**What the task requires:**
According to the abstract on treating greater trochanteric pain syndrome, what was the female-to-male ratio among the patients?

**Extracted text:**
Treatment of Greater Trochanteric Pain Syndrome A Systematic Review

Abstract

Greater trochanteric pain syndrome (GTPS) is a clinical syndrome of lateral hip pain, including soft tissue pathologies such as trochanteric bursitis, external snapping hip, or gluteal tendon pathology. The aim of this systematic review is to determine the current evidence for the management of GTPS. The data bases of Scopus, Embase, Web of science, PubMed, PubMed Central, Medline OVID, CINAHL, UpToDate, Google Scholar, and Trip Medical Database were searched up to January 31, 2020. Human studies and original research in English language, published between January 2000 and January 2020 were considered (full-text articles, minimum sample size: 10 participants). Review articles or trial registrations were removed, but screened for additional literature. The sample size was 1570 patients (mean age 54.8 years, mean BMI 27.1). The gender ratio (female/male) was 3.8:1. There is good evidence for the short-term use of corticosteroid injections in GTPS but no evidence for benefit in the longer term. There is emerging evidence that exercise therapy is beneficial, but no specific GTPS exercise program has been established based on evidence to date. There is limited moderate evidence for SWT and low levels of evidence for any specific surgical intervention. Future research should aim to specify the diagnosis within the symptom complex of GTPS.

**Entries shown:**
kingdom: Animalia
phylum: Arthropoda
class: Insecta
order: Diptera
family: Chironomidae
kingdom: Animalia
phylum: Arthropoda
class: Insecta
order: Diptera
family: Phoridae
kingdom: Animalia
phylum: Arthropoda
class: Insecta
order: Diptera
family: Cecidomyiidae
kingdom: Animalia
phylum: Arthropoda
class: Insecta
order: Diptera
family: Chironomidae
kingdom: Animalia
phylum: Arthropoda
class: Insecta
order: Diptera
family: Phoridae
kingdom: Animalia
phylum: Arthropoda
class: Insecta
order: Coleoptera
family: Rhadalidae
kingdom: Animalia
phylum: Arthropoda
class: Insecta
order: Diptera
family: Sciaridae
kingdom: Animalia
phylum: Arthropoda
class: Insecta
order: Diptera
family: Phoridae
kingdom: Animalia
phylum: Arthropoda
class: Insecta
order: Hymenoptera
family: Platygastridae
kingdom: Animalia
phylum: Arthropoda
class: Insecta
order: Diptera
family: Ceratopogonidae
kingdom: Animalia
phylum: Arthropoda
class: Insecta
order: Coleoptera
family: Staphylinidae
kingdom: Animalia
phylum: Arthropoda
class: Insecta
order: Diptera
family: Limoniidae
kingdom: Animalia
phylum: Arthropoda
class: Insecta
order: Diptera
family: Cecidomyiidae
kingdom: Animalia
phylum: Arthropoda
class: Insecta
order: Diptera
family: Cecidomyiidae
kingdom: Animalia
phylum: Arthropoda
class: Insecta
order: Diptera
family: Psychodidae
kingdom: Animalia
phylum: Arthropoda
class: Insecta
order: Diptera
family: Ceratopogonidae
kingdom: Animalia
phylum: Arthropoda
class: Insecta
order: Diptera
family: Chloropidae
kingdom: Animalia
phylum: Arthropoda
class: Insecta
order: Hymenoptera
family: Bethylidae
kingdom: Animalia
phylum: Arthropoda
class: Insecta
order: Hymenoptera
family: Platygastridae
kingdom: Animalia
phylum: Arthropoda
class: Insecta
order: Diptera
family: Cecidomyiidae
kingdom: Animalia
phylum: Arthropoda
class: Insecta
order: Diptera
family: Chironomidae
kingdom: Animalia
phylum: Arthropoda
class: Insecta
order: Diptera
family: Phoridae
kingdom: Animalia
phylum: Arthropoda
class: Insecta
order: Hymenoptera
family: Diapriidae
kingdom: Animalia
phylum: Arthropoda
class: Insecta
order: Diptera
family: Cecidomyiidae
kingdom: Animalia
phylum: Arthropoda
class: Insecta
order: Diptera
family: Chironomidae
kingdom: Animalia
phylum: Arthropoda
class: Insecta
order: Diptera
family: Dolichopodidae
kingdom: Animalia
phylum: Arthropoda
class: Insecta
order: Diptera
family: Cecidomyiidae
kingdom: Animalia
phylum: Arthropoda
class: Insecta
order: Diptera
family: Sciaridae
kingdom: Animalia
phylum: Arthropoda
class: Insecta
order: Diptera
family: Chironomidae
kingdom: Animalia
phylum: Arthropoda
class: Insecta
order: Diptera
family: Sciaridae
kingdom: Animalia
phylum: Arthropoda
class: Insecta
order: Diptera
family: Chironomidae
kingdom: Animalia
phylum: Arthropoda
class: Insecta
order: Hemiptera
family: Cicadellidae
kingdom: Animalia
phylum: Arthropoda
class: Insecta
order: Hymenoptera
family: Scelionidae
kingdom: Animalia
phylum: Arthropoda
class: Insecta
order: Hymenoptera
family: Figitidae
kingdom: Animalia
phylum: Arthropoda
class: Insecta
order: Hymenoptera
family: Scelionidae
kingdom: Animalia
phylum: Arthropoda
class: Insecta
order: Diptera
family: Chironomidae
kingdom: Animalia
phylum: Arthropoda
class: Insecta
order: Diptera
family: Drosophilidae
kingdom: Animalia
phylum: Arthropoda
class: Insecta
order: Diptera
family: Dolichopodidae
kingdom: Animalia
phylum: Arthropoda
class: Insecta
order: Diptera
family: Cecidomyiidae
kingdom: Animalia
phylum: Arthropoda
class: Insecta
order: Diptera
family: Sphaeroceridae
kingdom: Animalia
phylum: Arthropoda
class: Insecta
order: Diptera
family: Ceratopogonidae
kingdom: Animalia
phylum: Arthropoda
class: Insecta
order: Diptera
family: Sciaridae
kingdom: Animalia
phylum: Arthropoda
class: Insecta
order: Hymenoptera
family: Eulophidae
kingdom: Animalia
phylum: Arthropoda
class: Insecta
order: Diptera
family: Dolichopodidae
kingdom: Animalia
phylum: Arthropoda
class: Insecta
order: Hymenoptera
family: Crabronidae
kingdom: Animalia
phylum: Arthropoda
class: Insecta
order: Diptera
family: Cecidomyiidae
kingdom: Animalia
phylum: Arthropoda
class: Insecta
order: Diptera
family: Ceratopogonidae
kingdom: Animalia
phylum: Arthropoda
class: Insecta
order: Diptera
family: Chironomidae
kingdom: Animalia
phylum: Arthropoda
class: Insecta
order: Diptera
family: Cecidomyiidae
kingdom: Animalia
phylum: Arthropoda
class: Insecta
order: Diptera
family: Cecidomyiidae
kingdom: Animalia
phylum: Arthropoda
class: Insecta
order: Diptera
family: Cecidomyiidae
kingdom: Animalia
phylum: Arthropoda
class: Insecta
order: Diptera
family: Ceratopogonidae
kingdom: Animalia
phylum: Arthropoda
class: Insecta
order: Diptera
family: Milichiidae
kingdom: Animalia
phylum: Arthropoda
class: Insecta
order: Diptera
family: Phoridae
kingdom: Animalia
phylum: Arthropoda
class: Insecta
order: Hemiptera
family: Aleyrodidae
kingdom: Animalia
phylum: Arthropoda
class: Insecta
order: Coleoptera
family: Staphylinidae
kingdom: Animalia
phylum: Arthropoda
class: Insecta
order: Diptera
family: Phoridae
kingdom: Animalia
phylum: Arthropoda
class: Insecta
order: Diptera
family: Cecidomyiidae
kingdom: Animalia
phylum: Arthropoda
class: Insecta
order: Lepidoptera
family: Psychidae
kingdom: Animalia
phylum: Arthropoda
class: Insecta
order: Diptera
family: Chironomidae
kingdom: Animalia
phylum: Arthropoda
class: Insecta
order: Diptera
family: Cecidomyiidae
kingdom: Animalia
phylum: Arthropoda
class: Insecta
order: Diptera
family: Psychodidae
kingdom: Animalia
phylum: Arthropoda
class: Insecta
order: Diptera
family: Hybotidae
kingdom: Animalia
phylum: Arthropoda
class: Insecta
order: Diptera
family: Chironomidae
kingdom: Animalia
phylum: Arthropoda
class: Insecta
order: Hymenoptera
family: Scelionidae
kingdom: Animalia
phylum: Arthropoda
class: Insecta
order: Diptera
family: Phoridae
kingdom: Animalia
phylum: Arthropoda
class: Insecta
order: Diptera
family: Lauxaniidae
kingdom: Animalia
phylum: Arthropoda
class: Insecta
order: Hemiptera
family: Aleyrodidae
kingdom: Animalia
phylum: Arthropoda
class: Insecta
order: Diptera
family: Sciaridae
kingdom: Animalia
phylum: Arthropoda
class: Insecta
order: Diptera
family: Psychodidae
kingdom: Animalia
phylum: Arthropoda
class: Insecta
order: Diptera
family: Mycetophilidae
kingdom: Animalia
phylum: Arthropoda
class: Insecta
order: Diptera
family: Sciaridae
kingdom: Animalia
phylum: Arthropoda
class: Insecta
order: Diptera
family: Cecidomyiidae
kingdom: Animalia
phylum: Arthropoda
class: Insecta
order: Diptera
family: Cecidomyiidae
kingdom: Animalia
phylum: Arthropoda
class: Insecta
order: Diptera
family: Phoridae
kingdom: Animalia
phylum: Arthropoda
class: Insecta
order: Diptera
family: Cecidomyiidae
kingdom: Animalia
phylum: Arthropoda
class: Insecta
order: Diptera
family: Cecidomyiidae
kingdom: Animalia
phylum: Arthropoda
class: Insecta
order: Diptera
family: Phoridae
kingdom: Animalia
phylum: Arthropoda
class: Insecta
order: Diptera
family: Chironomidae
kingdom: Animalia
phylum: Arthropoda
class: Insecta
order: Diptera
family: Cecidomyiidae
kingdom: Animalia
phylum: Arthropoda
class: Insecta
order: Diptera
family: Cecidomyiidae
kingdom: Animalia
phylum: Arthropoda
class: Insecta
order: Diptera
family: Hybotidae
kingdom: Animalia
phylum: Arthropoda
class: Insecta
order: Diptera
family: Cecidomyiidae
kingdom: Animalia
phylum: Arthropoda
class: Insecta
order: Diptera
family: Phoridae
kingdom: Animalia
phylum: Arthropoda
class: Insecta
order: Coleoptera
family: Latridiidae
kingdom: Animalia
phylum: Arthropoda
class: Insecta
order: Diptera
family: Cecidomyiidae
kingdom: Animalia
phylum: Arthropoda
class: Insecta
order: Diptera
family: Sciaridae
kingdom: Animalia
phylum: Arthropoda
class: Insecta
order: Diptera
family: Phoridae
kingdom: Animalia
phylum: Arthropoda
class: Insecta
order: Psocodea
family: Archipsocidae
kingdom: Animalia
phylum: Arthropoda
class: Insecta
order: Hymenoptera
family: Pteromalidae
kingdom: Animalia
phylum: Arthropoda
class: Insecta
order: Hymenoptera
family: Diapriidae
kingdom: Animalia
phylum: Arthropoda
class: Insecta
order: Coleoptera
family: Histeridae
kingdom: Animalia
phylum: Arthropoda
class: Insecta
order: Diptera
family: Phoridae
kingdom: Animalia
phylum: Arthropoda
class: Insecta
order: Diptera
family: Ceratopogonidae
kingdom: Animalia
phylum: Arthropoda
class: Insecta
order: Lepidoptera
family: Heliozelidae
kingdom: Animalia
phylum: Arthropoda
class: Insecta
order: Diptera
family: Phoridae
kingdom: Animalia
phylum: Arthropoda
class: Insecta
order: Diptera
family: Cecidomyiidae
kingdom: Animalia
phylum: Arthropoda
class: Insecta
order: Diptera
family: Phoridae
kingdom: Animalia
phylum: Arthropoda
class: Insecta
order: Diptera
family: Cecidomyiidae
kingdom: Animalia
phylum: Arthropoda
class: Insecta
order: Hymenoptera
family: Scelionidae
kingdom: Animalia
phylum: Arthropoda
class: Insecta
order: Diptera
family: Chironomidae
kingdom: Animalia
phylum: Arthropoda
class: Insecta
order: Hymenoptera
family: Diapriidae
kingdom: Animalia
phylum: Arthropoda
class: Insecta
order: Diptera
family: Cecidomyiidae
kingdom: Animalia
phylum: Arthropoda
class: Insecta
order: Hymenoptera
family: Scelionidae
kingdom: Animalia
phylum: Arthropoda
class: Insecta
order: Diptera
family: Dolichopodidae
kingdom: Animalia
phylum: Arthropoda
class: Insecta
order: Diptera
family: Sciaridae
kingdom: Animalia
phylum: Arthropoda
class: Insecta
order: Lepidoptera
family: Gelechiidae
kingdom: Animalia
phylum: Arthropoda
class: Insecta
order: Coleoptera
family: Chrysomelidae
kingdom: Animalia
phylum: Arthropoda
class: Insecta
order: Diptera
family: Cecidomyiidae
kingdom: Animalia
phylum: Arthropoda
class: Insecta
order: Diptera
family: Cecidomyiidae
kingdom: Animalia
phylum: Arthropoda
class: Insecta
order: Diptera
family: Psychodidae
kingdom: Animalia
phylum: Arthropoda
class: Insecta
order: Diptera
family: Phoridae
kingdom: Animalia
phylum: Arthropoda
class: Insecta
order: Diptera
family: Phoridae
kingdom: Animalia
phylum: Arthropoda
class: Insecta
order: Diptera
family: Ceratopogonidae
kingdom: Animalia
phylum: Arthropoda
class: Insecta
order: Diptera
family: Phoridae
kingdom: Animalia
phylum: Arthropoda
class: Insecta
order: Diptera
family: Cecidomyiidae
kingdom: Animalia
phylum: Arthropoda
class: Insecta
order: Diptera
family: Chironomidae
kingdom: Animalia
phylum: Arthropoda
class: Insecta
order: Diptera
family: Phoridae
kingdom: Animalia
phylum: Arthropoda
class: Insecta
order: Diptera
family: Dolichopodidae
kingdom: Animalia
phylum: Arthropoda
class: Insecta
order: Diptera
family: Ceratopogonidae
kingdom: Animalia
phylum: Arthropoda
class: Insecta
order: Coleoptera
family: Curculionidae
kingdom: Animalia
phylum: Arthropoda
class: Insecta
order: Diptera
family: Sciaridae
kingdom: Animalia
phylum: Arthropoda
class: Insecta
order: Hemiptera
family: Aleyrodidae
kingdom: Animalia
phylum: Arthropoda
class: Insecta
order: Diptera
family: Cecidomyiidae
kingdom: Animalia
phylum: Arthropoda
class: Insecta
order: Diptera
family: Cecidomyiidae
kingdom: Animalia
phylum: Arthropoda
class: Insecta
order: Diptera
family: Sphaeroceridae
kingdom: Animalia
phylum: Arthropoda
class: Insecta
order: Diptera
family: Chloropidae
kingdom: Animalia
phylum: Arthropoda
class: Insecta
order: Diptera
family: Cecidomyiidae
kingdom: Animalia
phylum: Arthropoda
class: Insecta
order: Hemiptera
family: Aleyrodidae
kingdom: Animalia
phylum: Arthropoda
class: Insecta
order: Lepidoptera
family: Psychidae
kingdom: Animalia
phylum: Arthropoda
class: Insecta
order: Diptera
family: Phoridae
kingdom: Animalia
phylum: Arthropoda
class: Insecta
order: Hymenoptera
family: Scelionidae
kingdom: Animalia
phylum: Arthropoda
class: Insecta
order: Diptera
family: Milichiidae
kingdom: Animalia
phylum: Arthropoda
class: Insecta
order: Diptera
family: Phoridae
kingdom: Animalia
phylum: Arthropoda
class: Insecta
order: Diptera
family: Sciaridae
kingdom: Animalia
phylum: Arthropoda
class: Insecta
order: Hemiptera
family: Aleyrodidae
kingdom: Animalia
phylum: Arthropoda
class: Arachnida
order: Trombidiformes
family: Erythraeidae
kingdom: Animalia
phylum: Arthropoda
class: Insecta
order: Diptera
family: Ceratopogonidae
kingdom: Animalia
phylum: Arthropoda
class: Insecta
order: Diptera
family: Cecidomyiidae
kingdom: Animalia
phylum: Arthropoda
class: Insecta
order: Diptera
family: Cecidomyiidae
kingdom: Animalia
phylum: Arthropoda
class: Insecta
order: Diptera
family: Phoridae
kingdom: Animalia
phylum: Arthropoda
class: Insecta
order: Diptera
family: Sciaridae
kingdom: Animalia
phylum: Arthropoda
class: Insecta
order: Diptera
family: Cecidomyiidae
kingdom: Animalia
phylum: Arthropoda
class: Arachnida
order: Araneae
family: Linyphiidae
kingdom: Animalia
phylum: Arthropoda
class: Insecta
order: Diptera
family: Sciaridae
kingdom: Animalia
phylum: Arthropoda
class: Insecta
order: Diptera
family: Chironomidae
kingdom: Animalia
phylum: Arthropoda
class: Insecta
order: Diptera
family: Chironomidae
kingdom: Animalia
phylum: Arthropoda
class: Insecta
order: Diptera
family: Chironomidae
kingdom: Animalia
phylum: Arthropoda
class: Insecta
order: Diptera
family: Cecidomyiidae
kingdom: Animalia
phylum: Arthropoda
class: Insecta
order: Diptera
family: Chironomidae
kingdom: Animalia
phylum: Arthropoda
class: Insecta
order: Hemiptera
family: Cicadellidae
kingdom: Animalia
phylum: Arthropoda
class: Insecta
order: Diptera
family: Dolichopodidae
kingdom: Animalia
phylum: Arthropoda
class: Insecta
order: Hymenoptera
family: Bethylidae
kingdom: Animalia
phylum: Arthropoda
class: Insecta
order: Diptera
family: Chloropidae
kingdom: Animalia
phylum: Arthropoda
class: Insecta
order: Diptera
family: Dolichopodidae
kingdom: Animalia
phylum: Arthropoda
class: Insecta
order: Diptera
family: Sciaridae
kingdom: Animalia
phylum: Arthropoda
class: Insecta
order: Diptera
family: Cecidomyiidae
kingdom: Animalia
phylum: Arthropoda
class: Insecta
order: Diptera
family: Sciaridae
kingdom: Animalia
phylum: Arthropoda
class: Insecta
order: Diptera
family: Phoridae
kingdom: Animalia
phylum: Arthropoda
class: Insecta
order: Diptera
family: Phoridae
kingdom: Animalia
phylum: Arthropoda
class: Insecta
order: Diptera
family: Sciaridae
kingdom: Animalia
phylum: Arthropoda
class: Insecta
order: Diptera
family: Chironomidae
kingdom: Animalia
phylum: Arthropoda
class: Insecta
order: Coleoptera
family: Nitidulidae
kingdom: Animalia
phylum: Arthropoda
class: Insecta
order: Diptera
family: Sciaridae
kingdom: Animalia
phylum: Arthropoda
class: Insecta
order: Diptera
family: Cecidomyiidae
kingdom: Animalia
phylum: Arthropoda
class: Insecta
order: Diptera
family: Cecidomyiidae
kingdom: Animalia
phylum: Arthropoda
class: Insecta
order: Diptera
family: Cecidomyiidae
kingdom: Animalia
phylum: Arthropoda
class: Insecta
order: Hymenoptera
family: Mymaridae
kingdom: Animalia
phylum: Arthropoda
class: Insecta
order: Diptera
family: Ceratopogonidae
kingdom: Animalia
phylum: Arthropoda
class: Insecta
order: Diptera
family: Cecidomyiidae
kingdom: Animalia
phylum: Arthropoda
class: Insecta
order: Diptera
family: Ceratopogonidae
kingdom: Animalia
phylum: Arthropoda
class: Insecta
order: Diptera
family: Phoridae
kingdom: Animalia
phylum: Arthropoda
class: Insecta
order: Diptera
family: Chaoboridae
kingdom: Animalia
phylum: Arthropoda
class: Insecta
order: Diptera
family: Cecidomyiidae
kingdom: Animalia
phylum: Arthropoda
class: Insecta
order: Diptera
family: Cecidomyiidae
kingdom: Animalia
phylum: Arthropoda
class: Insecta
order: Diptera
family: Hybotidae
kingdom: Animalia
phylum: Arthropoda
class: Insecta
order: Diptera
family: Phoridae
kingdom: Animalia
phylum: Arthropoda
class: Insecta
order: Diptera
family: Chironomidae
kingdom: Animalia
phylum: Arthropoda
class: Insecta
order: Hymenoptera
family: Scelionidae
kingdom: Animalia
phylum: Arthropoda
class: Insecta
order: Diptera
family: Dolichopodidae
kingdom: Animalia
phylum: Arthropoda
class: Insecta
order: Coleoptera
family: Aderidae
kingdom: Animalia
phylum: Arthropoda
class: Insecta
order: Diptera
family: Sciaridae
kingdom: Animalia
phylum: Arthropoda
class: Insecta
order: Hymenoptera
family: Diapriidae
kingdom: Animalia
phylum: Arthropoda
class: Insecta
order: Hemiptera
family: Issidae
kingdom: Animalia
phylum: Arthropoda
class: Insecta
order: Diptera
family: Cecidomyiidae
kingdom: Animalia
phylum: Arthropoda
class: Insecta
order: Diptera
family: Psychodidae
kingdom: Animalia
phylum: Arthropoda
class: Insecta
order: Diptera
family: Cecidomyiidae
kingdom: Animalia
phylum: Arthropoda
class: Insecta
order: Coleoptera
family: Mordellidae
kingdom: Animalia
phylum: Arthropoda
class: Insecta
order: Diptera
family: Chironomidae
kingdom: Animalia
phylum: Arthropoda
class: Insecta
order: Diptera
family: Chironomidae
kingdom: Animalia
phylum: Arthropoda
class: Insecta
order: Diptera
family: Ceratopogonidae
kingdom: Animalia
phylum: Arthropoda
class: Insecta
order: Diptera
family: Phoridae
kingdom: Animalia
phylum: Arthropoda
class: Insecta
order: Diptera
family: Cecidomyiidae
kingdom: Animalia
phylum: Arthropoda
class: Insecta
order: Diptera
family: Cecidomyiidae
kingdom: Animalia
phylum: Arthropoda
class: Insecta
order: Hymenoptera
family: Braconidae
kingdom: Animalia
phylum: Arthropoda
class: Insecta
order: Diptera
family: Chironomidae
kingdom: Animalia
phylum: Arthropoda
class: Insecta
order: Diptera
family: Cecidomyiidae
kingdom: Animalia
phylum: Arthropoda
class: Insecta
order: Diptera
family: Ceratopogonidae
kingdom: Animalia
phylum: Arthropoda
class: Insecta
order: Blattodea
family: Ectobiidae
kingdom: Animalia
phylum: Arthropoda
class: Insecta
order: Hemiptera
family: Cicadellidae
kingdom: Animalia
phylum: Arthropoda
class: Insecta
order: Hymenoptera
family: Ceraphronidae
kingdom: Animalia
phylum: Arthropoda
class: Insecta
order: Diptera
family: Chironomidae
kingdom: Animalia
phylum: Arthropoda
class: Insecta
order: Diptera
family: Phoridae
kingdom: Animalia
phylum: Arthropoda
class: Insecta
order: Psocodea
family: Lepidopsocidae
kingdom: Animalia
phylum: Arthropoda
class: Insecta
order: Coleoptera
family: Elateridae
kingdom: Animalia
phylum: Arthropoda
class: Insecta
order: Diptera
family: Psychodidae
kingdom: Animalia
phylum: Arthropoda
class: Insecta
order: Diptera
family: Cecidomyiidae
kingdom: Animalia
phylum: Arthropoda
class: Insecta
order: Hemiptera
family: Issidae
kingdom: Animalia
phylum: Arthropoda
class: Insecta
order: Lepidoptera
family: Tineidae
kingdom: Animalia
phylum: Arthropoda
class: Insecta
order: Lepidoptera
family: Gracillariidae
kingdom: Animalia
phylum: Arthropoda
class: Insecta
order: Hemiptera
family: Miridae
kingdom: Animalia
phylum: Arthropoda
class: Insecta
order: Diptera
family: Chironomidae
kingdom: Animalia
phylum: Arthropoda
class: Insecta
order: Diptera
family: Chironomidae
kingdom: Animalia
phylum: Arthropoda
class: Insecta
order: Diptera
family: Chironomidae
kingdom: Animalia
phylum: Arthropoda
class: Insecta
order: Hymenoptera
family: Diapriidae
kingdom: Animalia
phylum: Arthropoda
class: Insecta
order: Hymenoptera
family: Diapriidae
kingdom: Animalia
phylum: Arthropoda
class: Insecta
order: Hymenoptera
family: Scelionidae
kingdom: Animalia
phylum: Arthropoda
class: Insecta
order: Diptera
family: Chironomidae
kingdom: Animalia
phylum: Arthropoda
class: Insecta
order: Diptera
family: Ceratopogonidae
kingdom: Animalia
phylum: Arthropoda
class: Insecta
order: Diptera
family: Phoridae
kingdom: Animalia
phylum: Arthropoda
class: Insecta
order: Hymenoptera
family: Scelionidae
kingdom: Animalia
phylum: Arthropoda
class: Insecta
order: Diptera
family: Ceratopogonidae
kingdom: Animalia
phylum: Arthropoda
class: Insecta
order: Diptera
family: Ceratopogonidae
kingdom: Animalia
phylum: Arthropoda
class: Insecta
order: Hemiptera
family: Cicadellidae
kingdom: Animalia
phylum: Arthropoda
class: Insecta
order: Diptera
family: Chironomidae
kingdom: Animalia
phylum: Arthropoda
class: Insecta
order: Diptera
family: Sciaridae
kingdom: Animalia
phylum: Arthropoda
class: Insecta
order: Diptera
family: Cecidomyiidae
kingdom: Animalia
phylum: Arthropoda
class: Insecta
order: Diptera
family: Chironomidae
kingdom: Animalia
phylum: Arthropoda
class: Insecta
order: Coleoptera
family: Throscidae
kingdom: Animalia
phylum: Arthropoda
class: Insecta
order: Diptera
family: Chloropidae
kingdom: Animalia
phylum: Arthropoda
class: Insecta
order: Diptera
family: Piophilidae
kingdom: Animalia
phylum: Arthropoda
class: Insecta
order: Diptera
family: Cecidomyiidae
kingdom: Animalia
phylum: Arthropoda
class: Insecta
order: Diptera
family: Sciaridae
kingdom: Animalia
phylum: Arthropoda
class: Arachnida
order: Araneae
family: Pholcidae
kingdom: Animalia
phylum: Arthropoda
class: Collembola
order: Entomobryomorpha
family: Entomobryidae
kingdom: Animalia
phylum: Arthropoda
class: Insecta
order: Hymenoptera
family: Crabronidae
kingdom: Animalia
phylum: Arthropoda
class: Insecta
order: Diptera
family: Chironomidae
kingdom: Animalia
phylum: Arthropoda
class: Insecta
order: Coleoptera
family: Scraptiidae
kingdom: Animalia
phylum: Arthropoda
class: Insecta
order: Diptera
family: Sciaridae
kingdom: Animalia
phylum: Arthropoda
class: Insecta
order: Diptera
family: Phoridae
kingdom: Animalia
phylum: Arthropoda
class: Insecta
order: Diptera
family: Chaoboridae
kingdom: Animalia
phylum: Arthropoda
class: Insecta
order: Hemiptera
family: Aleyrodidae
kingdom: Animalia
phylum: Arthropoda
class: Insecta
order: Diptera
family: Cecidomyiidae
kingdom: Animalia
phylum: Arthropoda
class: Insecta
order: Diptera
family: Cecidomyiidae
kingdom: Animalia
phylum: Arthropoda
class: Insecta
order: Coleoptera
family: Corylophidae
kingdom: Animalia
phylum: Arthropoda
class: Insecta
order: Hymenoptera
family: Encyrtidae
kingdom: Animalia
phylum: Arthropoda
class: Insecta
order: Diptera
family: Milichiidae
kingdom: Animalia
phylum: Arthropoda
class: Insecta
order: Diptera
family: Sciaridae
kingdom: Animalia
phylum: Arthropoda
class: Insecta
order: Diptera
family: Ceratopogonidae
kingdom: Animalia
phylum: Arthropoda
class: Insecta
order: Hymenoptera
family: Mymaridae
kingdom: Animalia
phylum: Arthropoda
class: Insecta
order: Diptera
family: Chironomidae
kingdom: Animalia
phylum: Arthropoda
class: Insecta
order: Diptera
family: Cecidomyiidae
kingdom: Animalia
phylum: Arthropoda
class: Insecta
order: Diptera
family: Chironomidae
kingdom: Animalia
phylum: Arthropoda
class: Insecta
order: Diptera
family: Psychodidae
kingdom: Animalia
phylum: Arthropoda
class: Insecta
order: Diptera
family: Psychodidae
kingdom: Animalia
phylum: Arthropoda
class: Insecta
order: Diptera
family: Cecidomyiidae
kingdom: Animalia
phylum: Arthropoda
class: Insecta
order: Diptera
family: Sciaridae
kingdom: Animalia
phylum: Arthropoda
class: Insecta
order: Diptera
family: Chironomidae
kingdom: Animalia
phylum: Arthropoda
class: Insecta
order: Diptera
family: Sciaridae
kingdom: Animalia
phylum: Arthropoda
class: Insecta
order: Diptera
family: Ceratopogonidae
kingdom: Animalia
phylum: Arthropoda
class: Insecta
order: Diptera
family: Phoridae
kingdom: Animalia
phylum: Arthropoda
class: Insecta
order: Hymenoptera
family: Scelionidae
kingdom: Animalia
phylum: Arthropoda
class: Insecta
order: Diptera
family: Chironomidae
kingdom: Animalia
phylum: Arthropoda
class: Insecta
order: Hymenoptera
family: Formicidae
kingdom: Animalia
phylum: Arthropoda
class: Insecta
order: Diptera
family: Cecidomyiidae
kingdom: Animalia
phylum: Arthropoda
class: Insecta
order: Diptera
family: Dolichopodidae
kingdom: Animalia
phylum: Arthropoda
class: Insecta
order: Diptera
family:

**Task result:**
3.8:1